Currently, Indonesia is the largest palm oil producer in the world. In 2011, the export value of oil palm products and derivatives reached US$11.61 billion, rising by 17.75 percent or US$2.5 billion above the 2010 level. This export value is predicted to keep growing in the coming years in keeping with the government program to raise oil palm production by 27 million tons until 2015.
Hanging on:: An orangutan looks down from the trees in the Mount Leuser National Park.Apart from exports, the domestic demand for palm oil as biodiesel material in 2012 is estimated to be 500,000 – 600,000 kiloliters, higher than the volume realized in 2011, totaling 350,000 kiloliters. The increase is due to the use of CPO in agriculture in Java of 7.5 percent biodiesel mixed with diesel oil. This mixture is also used in Bali, Madura and Sumatra.

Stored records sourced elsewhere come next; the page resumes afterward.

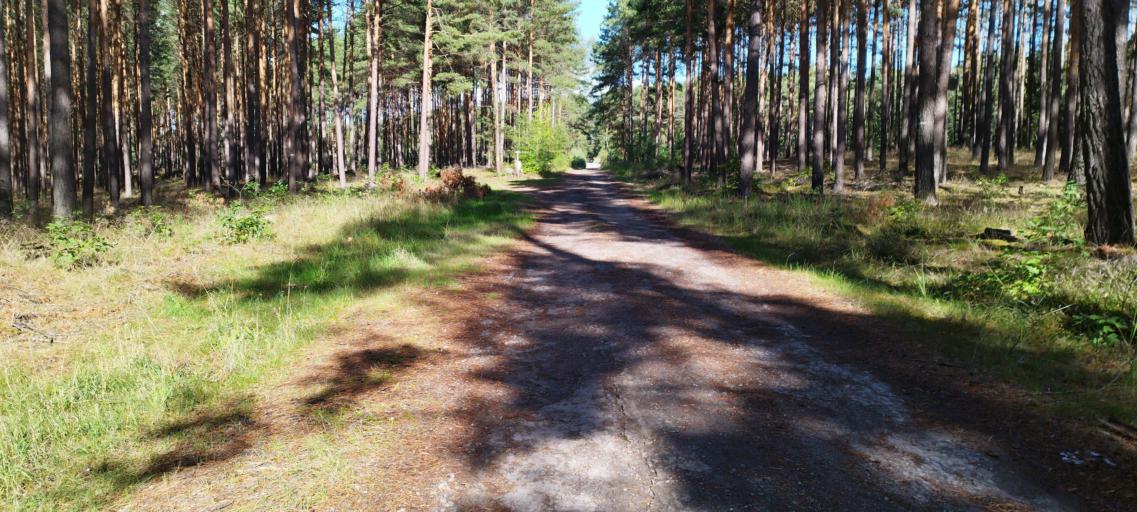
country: DE
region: Brandenburg
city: Lawitz
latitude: 52.1088
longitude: 14.5483
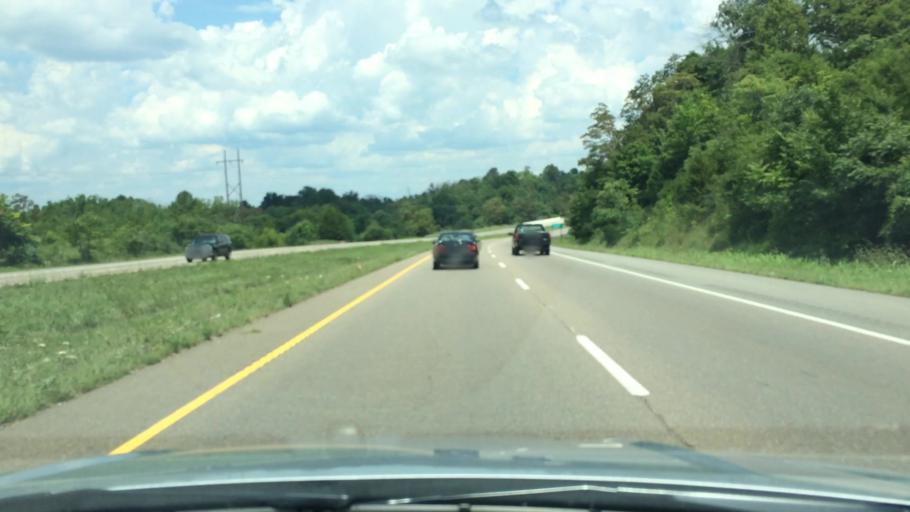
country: US
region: Tennessee
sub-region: Hamblen County
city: Morristown
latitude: 36.1866
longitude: -83.3106
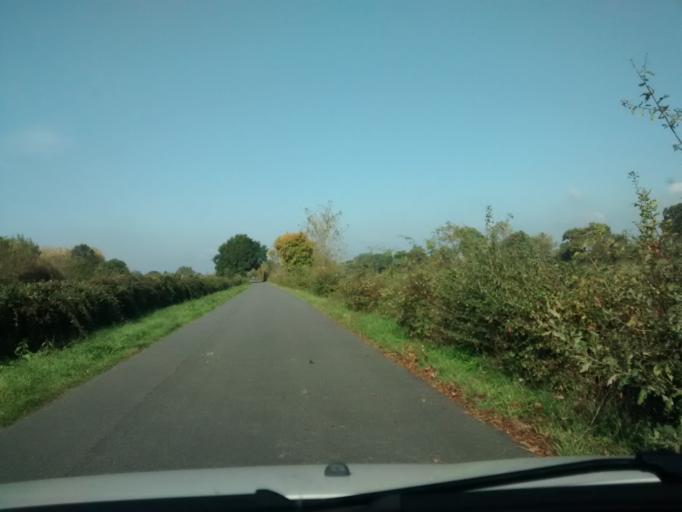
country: FR
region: Pays de la Loire
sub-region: Departement de la Loire-Atlantique
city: Vue
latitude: 47.2428
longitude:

North Sumatra University economic observer, John Tafbu Ritonga, said the palm oil industry would continue to be a reliable sector. Besides boosting production, the government should also see to it that the increased foreign and domestic CPO demand could produce a multiplier effect on the economy of communities around oil palm estates, particularly in North Sumatra.
“Today, what has been yielded by oil palm estates does not yet promote the welfare of their neighboring communities. Instead, the benefits are only enjoyed by the central government through the CPO export tax,” he pointed out. The high palm oil export value, according to him, was not proportional to the poverty still prevalent among people living around oil palm estates in Langkat, adjacent to the KEL.
“Economically, the rising CPO export value increases state foreign exchange revenue but, on the other hand, thousands of people near oil palm estates still have to spend a quarter of their income on the purchase of clean water,” John added.